While reading through the material below, copy each line that holds the word "elbow".

# # # # #

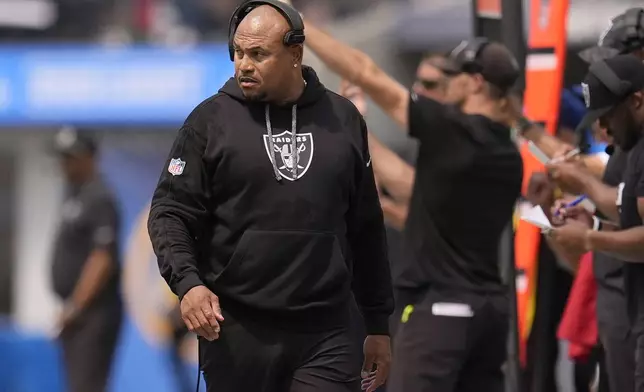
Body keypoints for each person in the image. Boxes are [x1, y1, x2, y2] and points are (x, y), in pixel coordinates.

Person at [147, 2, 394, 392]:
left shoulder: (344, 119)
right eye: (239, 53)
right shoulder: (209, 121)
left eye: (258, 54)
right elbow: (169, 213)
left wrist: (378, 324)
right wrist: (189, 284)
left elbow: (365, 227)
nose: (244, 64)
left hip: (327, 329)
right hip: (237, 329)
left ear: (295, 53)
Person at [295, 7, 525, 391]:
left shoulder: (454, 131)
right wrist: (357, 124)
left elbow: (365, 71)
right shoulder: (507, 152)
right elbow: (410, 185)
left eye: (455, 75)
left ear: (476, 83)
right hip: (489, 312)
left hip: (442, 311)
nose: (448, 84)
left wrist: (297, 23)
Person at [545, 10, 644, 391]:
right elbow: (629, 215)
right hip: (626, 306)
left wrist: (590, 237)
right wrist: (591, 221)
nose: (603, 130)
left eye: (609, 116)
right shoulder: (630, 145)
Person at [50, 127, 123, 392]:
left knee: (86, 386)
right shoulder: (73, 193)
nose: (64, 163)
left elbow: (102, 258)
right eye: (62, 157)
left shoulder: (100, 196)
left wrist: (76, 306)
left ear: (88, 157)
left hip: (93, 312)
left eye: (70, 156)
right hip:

# # # # #

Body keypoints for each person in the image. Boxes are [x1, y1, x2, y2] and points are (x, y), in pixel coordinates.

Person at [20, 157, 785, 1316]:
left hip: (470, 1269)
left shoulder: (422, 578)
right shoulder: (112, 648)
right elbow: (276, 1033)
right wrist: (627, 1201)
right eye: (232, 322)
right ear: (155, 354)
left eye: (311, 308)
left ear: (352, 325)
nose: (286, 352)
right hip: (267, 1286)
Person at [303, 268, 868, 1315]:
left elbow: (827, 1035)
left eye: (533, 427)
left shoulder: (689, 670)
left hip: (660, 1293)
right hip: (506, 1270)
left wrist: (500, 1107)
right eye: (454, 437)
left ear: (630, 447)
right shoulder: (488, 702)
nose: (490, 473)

# # # # #

TASK SOLUTION
right elbow: (169, 213)
left elbow: (365, 227)
left elbow: (365, 71)
right elbow: (410, 185)
right elbow: (629, 215)
left elbow: (102, 258)
right elbow: (276, 1033)
left elbow: (827, 1035)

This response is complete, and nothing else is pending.